* ACTIVITY:
Exactly as they appear below, repeat the lines from the one with "Figure 11. Average" through the one with "Figure 8: Electrostatic". Drop every picture.

* SUPPLIED DATA:
^^^^^^^^^^^^^^^^

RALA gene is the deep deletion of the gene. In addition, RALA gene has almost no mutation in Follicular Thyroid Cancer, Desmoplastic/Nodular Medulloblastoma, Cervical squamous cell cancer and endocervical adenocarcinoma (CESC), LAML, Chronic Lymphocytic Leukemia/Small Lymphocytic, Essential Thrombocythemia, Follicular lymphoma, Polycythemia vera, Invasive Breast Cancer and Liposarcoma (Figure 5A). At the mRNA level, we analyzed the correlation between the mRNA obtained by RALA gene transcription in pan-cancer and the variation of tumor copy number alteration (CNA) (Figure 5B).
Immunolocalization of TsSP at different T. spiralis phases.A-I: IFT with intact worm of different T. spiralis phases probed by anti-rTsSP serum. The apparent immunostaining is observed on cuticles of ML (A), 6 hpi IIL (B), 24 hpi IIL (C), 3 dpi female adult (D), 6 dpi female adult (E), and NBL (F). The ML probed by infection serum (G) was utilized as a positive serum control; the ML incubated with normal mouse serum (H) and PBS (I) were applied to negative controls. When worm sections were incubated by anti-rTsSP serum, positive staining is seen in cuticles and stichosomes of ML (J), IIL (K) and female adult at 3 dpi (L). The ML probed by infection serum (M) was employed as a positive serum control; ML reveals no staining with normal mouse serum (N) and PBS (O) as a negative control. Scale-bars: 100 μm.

^^^^^^^^^^^^^^^^

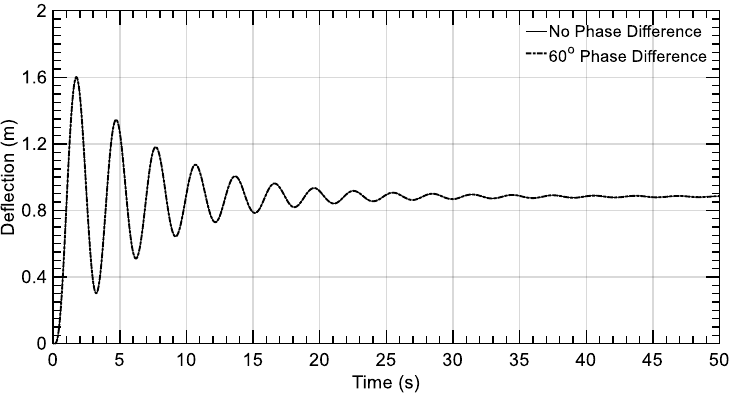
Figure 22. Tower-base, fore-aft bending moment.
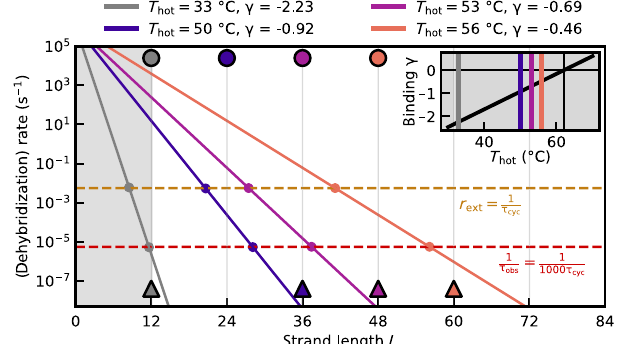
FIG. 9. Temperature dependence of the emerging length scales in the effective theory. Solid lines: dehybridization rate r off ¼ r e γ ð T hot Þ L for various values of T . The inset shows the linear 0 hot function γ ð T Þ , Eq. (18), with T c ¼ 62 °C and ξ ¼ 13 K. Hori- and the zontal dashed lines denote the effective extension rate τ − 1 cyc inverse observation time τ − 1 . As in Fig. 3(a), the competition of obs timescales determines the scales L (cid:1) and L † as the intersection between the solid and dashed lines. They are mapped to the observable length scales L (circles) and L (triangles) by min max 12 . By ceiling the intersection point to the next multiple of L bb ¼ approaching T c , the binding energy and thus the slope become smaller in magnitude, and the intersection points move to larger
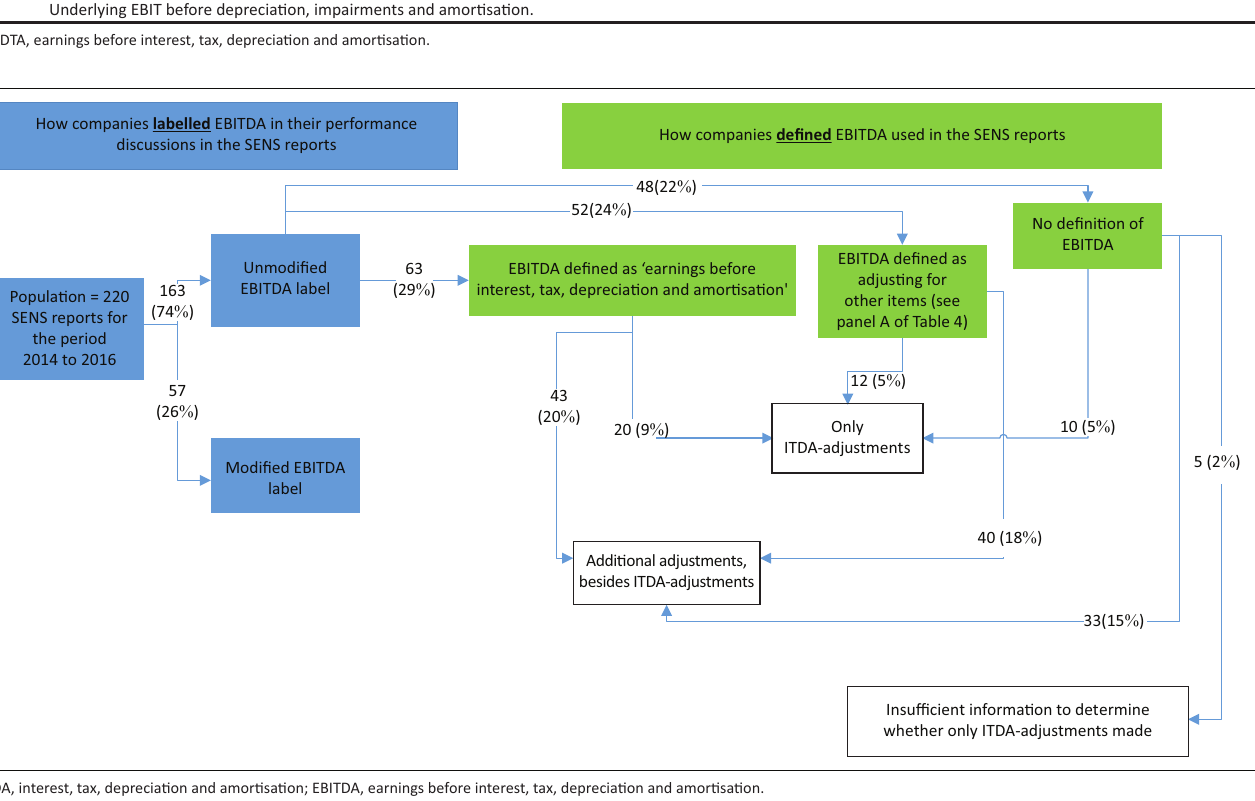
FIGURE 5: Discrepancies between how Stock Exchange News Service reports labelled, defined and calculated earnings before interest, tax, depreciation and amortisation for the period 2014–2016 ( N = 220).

^^^^^^^^^^^^^^^^

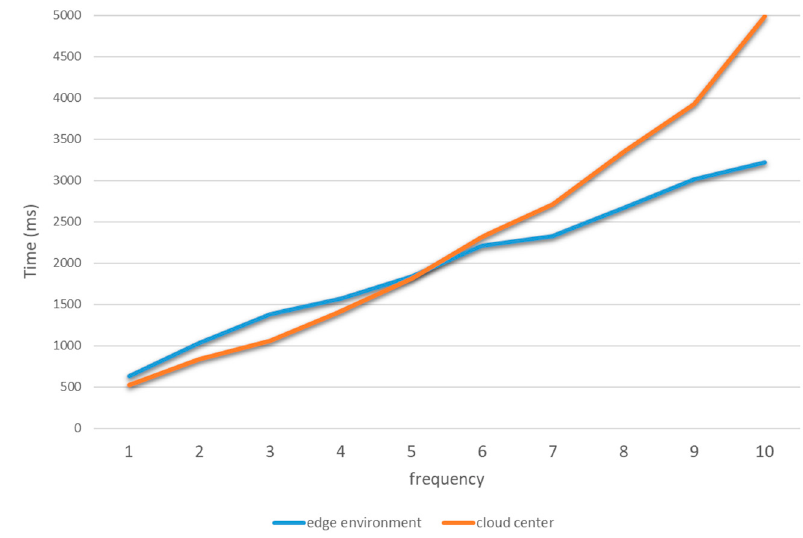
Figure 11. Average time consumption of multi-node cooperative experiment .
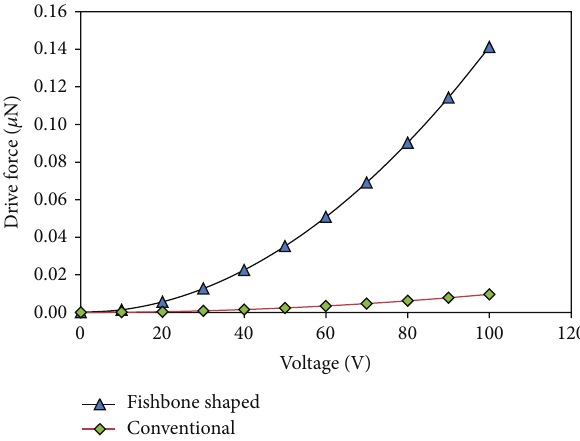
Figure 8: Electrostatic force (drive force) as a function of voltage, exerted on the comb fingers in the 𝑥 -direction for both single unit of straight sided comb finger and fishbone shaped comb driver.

^^^^^^^^^^^^^^^^

* EXPECTED OUTPUT:
Figure 11. Average time consumption of multi-node cooperative experiment .
Figure 8: Electrostatic force (drive force) as a function of voltage, exerted on the comb fingers in the 𝑥 -direction for both single unit of straight sided comb finger and fishbone shaped comb driver.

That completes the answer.